Wilfredo Fernandez and Alex Calle
As students listened to the many stories Assistant U.S. Attorney Wilfredo Fernandez shared from his 23 years at the U.S. Attorney’s Office, outbursts of laughter and the occasional cringe filled the room. Fernandez was joined by Miami Law student and HOPE Fellow Alex Calle, who completed an internship at the U.S. Attorney’s Office in the Narcotics Division during the summer of 2013.
“It was a pleasure to have Mr. Fernandez back to campus to speak to the Miami Law students,” said Marni Lennon, Assistant Dean for Public Interest and Pro Bono and Director of the HOPE Public Interest Resource Center. “He is a superb example of exceptional lawyering and demonstrates the commitment to serving the public interest we hope to foster in our students.”

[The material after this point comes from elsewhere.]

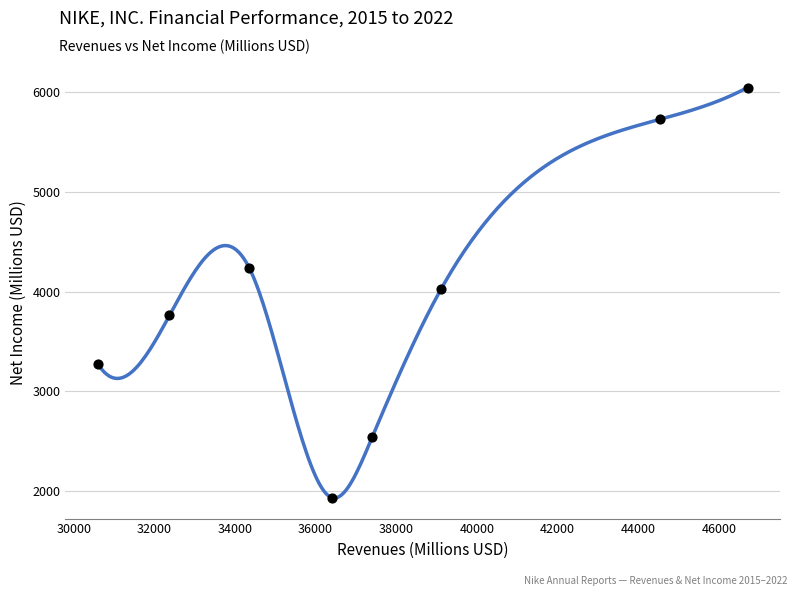

What is the average Y value?

3943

Fernandez, an Assistant U.S. Attorney since 1991, has served as Chief and Deputy Chief of the Major Crimes Unit of the U.S. Attorney’s Office in Miami, Florida. He has tried 75 federal jury trials to verdict, specializing in white-collar crime. In 2009, he received the Director’s Award from the Department of Justice for his work on a $1.2 billion tax fraud case and was selected as one of the Most Effective Lawyers in South Florida by the editors of the Daily Business Review.
Fernandez is currently the Director of Training and Professional Responsibility for the office and serves on the office’s Hiring Committee. In addition, he has a long history with Miami Law having taught Legal Research and Writing for 17 years and having served as a supervising attorney to countless Miami Law interns.

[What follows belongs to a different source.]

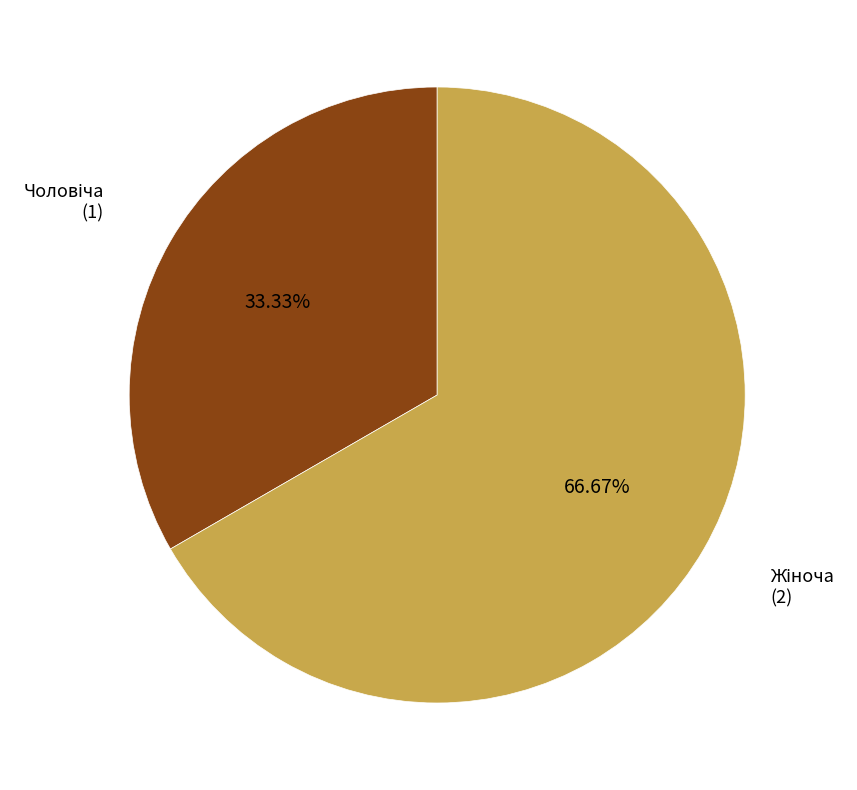

Count the number of slices in the pie.

2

Fernandez provided an overview of federal agencies that he frequently works with in his capacity as an AUSA. Agency by agency, he highlighted interesting cases he has worked on, and encouraged students to explore internship opportunities with the various agencies.
He stressed that the work is for trial lawyers who are exceptional writers. “You have to believe it and sell it,” he said. “We will train you. Every day I am being reminded that the person I am prosecuting is someone’s mother, daddy, sister or brother. It is not for the faint of heart, but the work is essential. It is critically important and you need to be prepared. It is different every single day – arson one day, child pornography or smuggling the next.”

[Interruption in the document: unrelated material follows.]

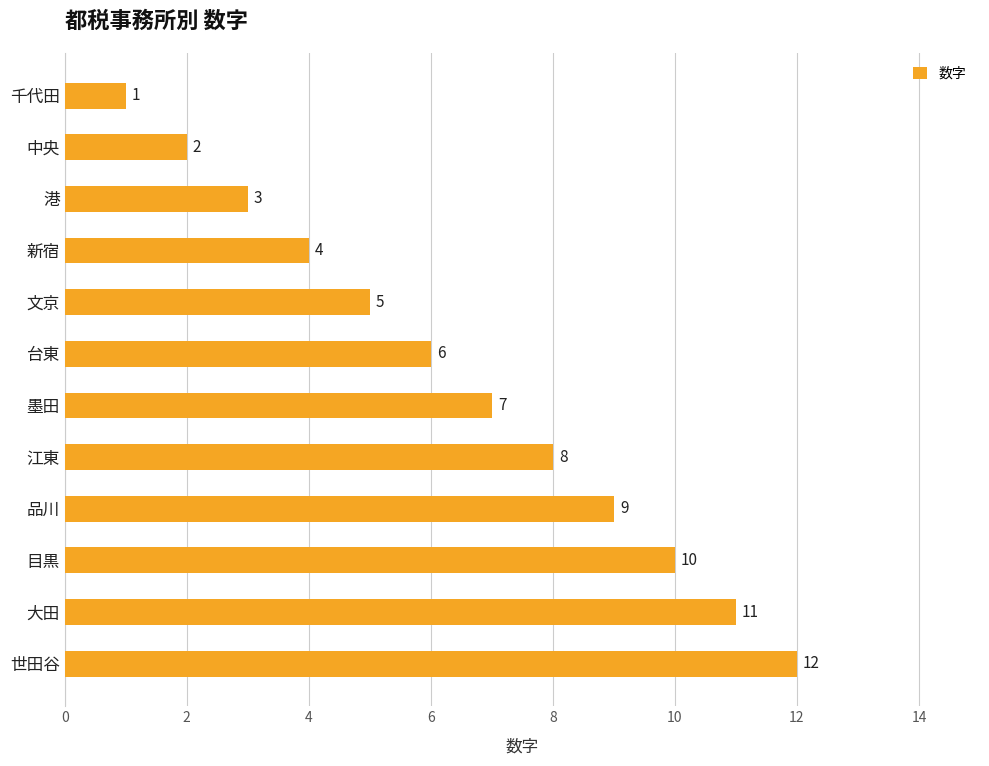

What is the minimum value shown in the chart?

1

Fernandez also spoke of the fulfillment he finds in his work, while noting that the salaries are not commensurate with practicing in the private sector. “Something about doing the right thing every day is extremely fulfilling and to know I am making a difference—not just making money—is what it’s about 23 years later.” He added that the ability to balance work and family was invaluable to him. “I didn’t miss family events. I never had a federal judge tell me I couldn’t leave at 4 pm for my daughter’s play.”
Students had the opportunity to ask questions regarding next steps in their career and how to connect with the U.S. Attorney’s Office.
Calle spoke highly of his experience at the U.S. Attorney’s Office. "Working at the U.S. Attorney's Office during my 2L summer was a wonderful experience. I was given the opportunity to work on complex narcotics cases by helping Assistant U.S. Attorneys with research and writing, with debriefings of federal agents, and with trial preparation. Any Miami Law student who wants to work on interesting cases, improve their research and writing skills, and learn trial strategy from some of the best trial attorneys in the country should look into interning at the U.S. Attorney's Office.”
While the U.S. Attorney’s Office does not hire lawyers right out of school, Fernandez gave students advice on planning their paths to employment with the office. “When looking to hire,” he said, “they are looking for experience and, if you went private, they look for pro bono work. You have to have personality and be ready to sell. We want people who are committed to the community you are serving and committed to public service.”